Please pick out every line below that contains the word "Ihnen", and copy each of those lines in full.

Extracted records
__________
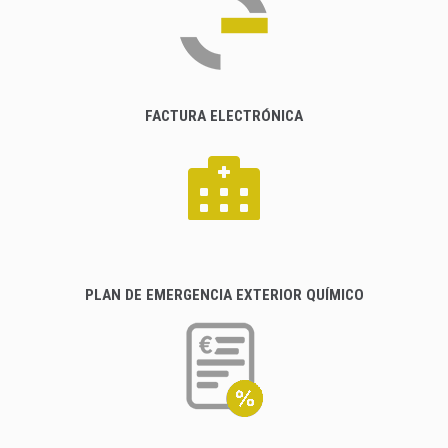
FACTURA ELECTRÓNICA
PLAN DE EMERGENCIA EXTERIOR QUÍMICO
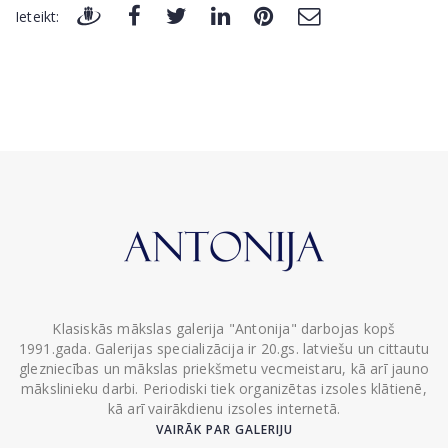
Ieteikt:
Klasiskās mākslas galerija "Antonija" darbojas kopš
1991.gada. Galerijas specializācija ir 20.gs. latviešu un cittautu
glezniecības un mākslas priekšmetu vecmeistaru, kā arī jauno
mākslinieku darbi. Periodiski tiek organizētas izsoles klātienē,
kā arī vairākdienu izsoles internetā.
VAIRĀK PAR GALERIJU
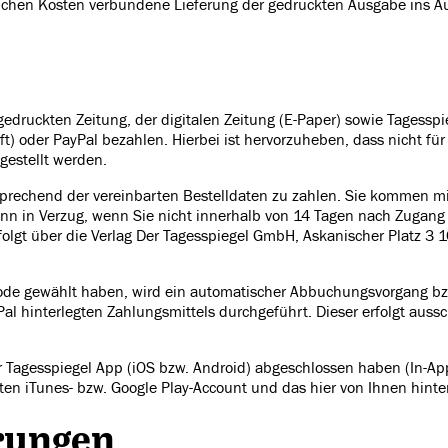
ichen Kosten verbundene Lieferung der gedruckten Ausgabe ins A
druckten Zeitung, der digitalen Zeitung (E-Paper) sowie Tagesspie
) oder PayPal bezahlen. Hierbei ist hervorzuheben, dass nicht für
gestellt werden.
tsprechend der vereinbarten Bestelldaten zu zahlen. Sie kommen mi
n in Verzug, wenn Sie nicht innerhalb von 14 Tagen nach Zugang de
gt über die Verlag Der Tagesspiegel GmbH, Askanischer Platz 3 1
ode gewählt haben, wird ein automatischer Abbuchungsvorgang bz
al hinterlegten Zahlungsmittels durchgeführt. Dieser erfolgt auss
r Tagesspiegel App (iOS bzw. Android) abgeschlossen haben (In-Ap
n iTunes- bzw. Google Play-Account und das hier von Ihnen hinter
rungen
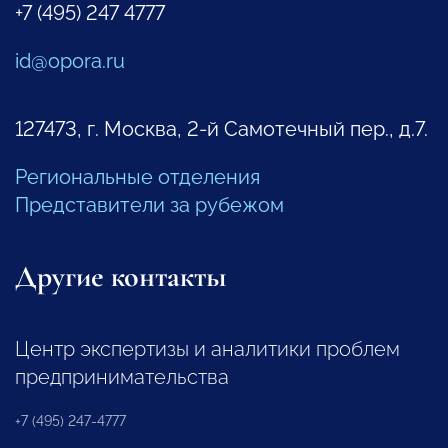
+7 (495) 247 4777
id@opora.ru
127473, г. Москва, 2-й Самотечный пер., д.7.
Региональные отделения
Представители за рубежом
Другие контакты
Центр экспертизы и аналитики проблем
предпринимательства
+7 (495) 247-4777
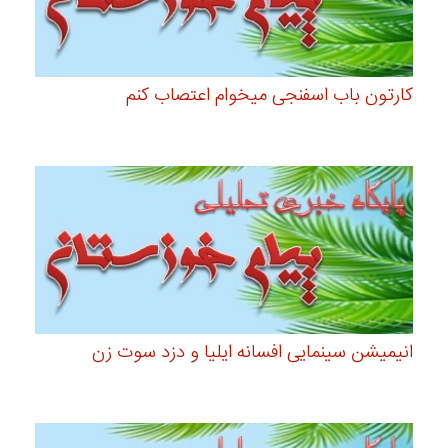
کارتون باب اسفنجی میخوام اعتصاب کنم
انیمیشن سینمایی افسانه ایلیا و دزد سوت زن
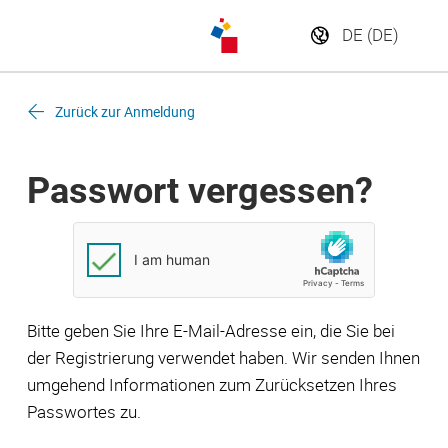
Zurück zur Anmeldung
Passwort vergessen?
Bitte geben Sie Ihre E-Mail-Adresse ein, die Sie bei
der Registrierung verwendet haben. Wir senden Ihnen
umgehend Informationen zum Zurücksetzen Ihres
Passwortes zu.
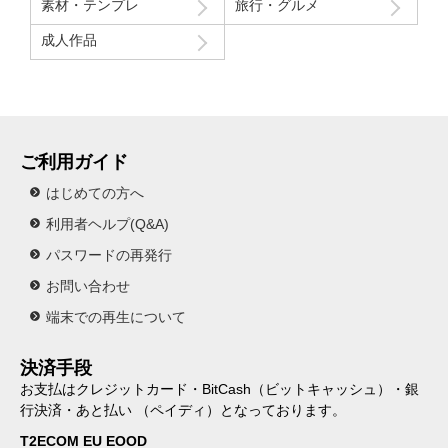
素材・テンプレ
旅行・グルメ
成人作品
ご利用ガイド
はじめての方へ
利用者ヘルプ(Q&A)
パスワードの再発行
お問い合わせ
端末での再生について
決済手段
お支払はクレジットカード・BitCash（ビットキャッシュ）・銀
行決済・あと払い （ペイディ）となっております。
T2ECOM EU EOOD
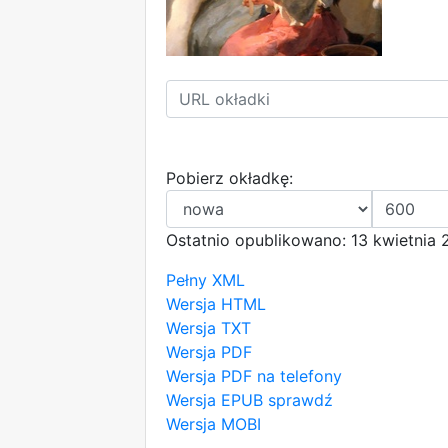
Pobierz okładkę:
Ostatnio opublikowano: 13 kwietnia 
Pełny XML
Wersja HTML
Wersja TXT
Wersja PDF
Wersja PDF na telefony
Wersja EPUB
sprawdź
Wersja MOBI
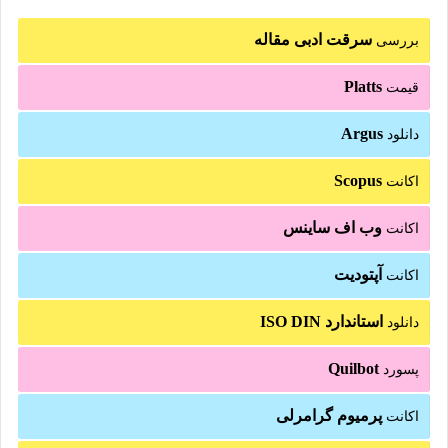
سرقت ادبی مقاله
بررسی
Platts
قیمت
Argus
دانلود
Scopus
اکانت
وب اف ساینس
اکانت
آپتودیت
اکانت
استاندارد ISO DIN
دانلود
Quilbot
پسورد
پرمیوم گرامرلی
اکانت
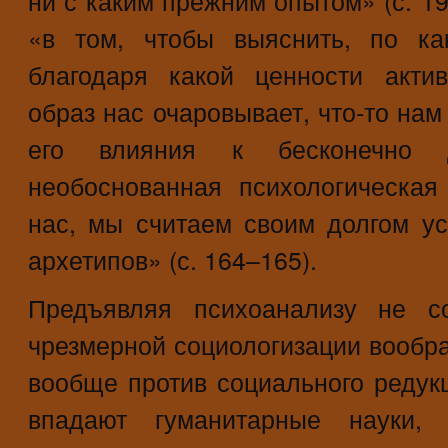
ни с каким прежним опытом» (с. 1
«в том, чтобы выяснить, по ка
благодаря какой ценности акти
образ нас очаровывает, что-то нам
его влияния к бесконечно
необоснованная психологическая
нас, мы считаем своим долгом ус
архетипов» (с. 164–165).
Предъявляя психоанализу не с
чрезмерной социологизации вообр
вообще против социального редукц
впадают гуманитарные науки, 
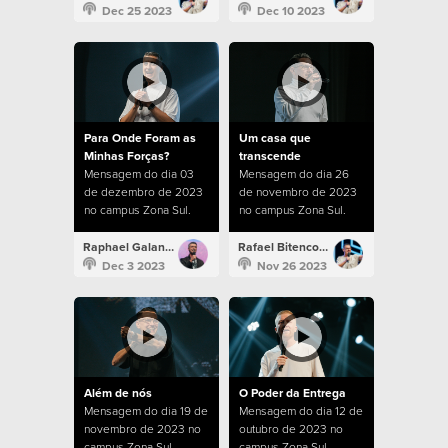
Dec 25 2023
Dec 10 2023
Para Onde Foram as
Um casa que
Minhas Forças?
transcende
Mensagem do dia 03
Mensagem do dia 26
de dezembro de 2023
de novembro de 2023
no campus Zona Sul.
no campus Zona Sul.
Raphael Galante
Rafael Bitencourt
Dec 3 2023
Nov 26 2023
Além de nós
O Poder da Entrega
Mensagem do dia 19 de
Mensagem do dia 12 de
novembro de 2023 no
outubro de 2023 no
campus Zona Sul.
campus Zona Sul.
__________
Answer space
n iTunes- bzw. Google Play-Account und das hier von Ihnen hinter
der Registrierung verwendet haben. Wir senden Ihnen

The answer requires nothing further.